*TASK INSTRUCTIONS*
• 1. Copy word for word the part of the Pyro forum thread below, starting at "assert muT.shape == (n_gaussians, 1)" and ending at "obs=x[None, :])".
• 2. Answer each question from the Pyro forum thread below.
(a) What allowed dimension does the quoted error message list?
(b) What name does the first reply's suggested code give to the pyro.plate?
(c) What two cases does mschmidt87 say must be kept apart?
• 3. Summarize the Pyro forum thread below in three sentences.
─── SUPPLIED PASSAGE
Well first I do recommend

Try adding shape assertions for your model’s sample values and distribution parameters.

That will help you and help readers like me understand your code From the error message

Invalid tensor shape.
Allowed dims: -2
Actual shape: (5, 10)

it looks like Pyro knows about dimension -2 of size 5, but doesn’t know about your dimension -1 of size 10 (note that we always count dimensions from the right so as to allow broadcasting). To fix, I think you simply need to add a pyro.plate to tell Pyro that you are vectorizing over samples, something like

@config_enumerate
def model(self, x, y):
    pyro.module("MDN", self)

    pi, sigma, mu = self.forward(y)
    muT = torch.transpose(mu, 0, 1)
    sigmaT = torch.transpose(sigma, 0, 1)
    assert muT.shape == (n_gaussians, 1)  # is this right?
    assert sigmaT.shape == (n_gaussians, 1)  # is this right?

    with pyro.plate("samples", n_samples):
        assignment = pyro.sample("assignment", dist.Categorical(pi))
        pyro.sample('obs', dist.Normal(muT[assignment][:, 0],
                                       sigmaT[assignment][:, 0]),
                    obs=x[None, :])

Let me know how this works!

mschmidt87 · December 14, 2018, 6:12am

Thank you for your fast reply!
I inserted the pyro.plate and now the code runs (I had tried variants of plate but don’t remember which exactly).

However, I need to make a distinction between two cases:

The case where we actually sample the assignments and
the case where we enumerate assignments.

This is like in the tutorial (“Plates and enumeration”, Inference with Discrete Latent Variables — Pyro Tutorials 1.8.4 documentation). Btw, I don’t fully understand why the first run occurs (“Observe that the model is run twice, first by the AutoDiagonalNormal to trace sample sites…”)

So, my code looks like this:

  @config_enumerate
def model(self, x, y):
    pyro.module("MDN", self)

    pi, sigma, mu = self.forward(y)
    muT = torch.transpose(mu, 0, 1)
    sigmaT = torch.transpose(sigma, 0, 1)

    assert muT.shape == (n_gaussians, n_samples)
    assert sigmaT.shape == (n_gaussians, n_samples)
    with pyro.plate("sample", n_samples):
        assignment = pyro.sample("assignment", dist.Categorical(pi))
        if len(assignment.shape) == 1:
            pyro.sample('obs', dist.Normal(torch.gather(muT, 0, assignment.view(1, -1))[0],
                                         torch.gather(sigmaT, 0, assignment.view(1, -1))[0]),
                        obs=x)
        else:
            pyro.sample('obs', dist.Normal(muT[assignment][:, 0],
                                           sigmaT[assignment][:, 0]),
                        obs=x)
──────
─── EXTRACTED ENTRIES
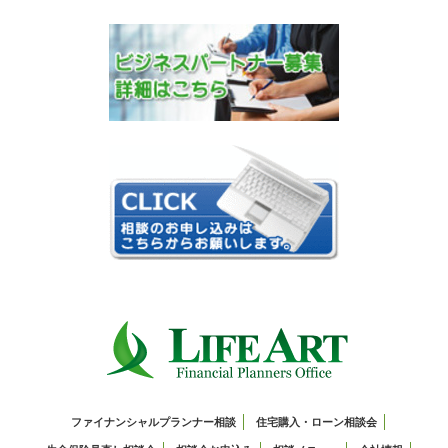
ファイナンシャルプランナー相談
住宅購入・ローン相談会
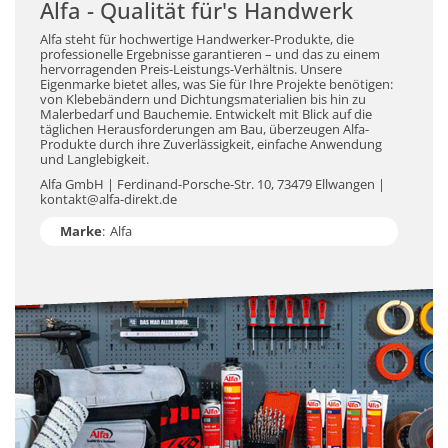
Alfa - Qualität für's Handwerk
Alfa steht für hochwertige Handwerker-Produkte, die
professionelle Ergebnisse garantieren – und das zu einem
hervorragenden Preis-Leistungs-Verhältnis. Unsere
Eigenmarke bietet alles, was Sie für Ihre Projekte benötigen:
von Klebebändern und Dichtungsmaterialien bis hin zu
Malerbedarf und Bauchemie. Entwickelt mit Blick auf die
täglichen Herausforderungen am Bau, überzeugen Alfa-
Produkte durch ihre Zuverlässigkeit, einfache Anwendung
und Langlebigkeit.
Alfa GmbH | Ferdinand-Porsche-Str. 10, 73479 Ellwangen |
kontakt@alfa-direkt.de
Marke
:
Alfa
──────
*SOLUTION LIST*
• 1.
assert muT.shape == (n_gaussians, 1)  # is this right?
    assert sigmaT.shape == (n_gaussians, 1)  # is this right?

    with pyro.plate("samples", n_samples):
        assignment = pyro.sample("assignment", dist.Categorical(pi))
        pyro.sample('obs', dist.Normal(muT[assignment][:, 0],
                                       sigmaT[assignment][:, 0]),
                    obs=x[None, :])

• 2.
(a) -2
(b) "samples"
(c) The case where the assignments are actually sampled, and the case where the assignments are enumerated.

• 3. A reply recommends adding shape assertions for the model's sample values and distribution parameters. It reads the error message as showing that Pyro knows about dimension -2 of size 5 but not dimension -1 of size 10, and it suggests adding a pyro.plate to tell Pyro that the model is vectorizing over samples. mschmidt87 reports that the code now runs with the plate but must distinguish between sampling the assignments and enumerating them, and shares code that branches on the shape of the assignment.